* **What you should do**
For every line in the entries that contains "with", show the whole line.

┌─ Extracted records

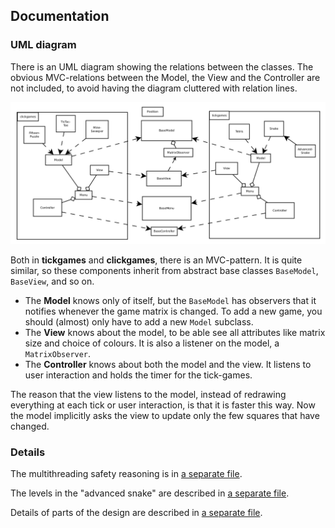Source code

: Documentation
-------------


### UML diagram
There is an UML diagram showing the relations between the classes. The obvious MVC-relations between the Model, the View and the Controller are not included, to avoid having the diagram cluttered with relation lines.

![uml-diagram](uml-diagram.png "UML diagram")

Both in **tickgames** and **clickgames**, there is an MVC-pattern. It is quite similar, so these components inherit from abstract base classes `BaseModel`, `BaseView`, and so on.

* The **Model** knows only of itself, but the `BaseModel` has observers that it notifies whenever the game matrix is changed. To add a new game, you should (almost) only have to add a new `Model` subclass.
* The **View** knows about the model, to be able see all attributes like matrix size and choice of colours. It is also a listener on the model, a `MatrixObserver`.
* The **Controller** knows about both the model and the view. It listens to user interaction and holds the timer for the tick-games.

The reason that the view listens to the model, instead of redrawing everything at each tick or user interaction, is that it is faster this way. Now the model implicitly asks the view to update only the few squares that have changed.

### Details
The multithreading safety reasoning is in [a separate file](multithreading.md).

The levels in the "advanced snake" are described in [a separate file](snakelevels.md).

Details of parts of the design are described in [a separate file](design.md).

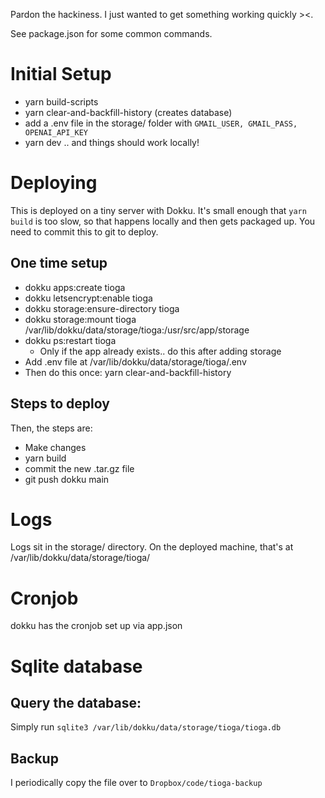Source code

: Pardon the hackiness. I just wanted to get something working quickly ><.

See package.json for some common commands.

# Initial Setup
- yarn build-scripts
- yarn clear-and-backfill-history (creates database)
- add a .env file in the storage/ folder with `GMAIL_USER, GMAIL_PASS, OPENAI_API_KEY`
- yarn dev .. and things should work locally!

# Deploying
This is deployed on a tiny server with Dokku. It's small enough that `yarn build` is too slow, so that happens locally and then gets packaged up. You need to commit this to git to deploy.

## One time setup
- dokku apps:create tioga
- dokku letsencrypt:enable tioga
- dokku storage:ensure-directory tioga
- dokku storage:mount tioga /var/lib/dokku/data/storage/tioga:/usr/src/app/storage
- dokku ps:restart tioga
    - Only if the app already exists.. do this after adding storage
- Add .env file at /var/lib/dokku/data/storage/tioga/.env
- Then do this once: yarn clear-and-backfill-history

## Steps to deploy
Then, the steps are:
- Make changes
- yarn build
- commit the new .tar.gz file
- git push dokku main

# Logs
Logs sit in the storage/ directory. On the deployed machine, that's at /var/lib/dokku/data/storage/tioga/

# Cronjob
dokku has the cronjob set up via app.json

# Sqlite database
## Query the database:
Simply run `sqlite3 /var/lib/dokku/data/storage/tioga/tioga.db`

## Backup
I periodically copy the file over to `Dropbox/code/tioga-backup`

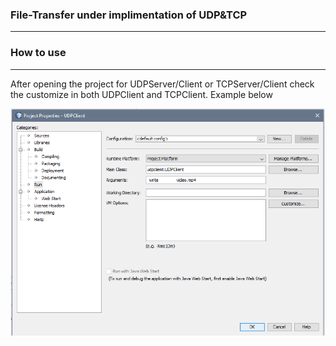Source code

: ### File-Transfer under implimentation of UDP&TCP 

-------------

### How to use

-------------

After opening the project for UDPServer/Client or TCPServer/Client check the customize in both UDPClient and TCPClient. Example below

<img src = "images/interface.PNG" >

└─

* **Result of the task**
There is an UML diagram showing the relations between the classes. The obvious MVC-relations between the Model, the View and the Controller are not included, to avoid having the diagram cluttered with relation lines.
- add a .env file in the storage/ folder with `GMAIL_USER, GMAIL_PASS, OPENAI_API_KEY`
This is deployed on a tiny server with Dokku. It's small enough that `yarn build` is too slow, so that happens locally and then gets packaged up. You need to commit this to git to deploy.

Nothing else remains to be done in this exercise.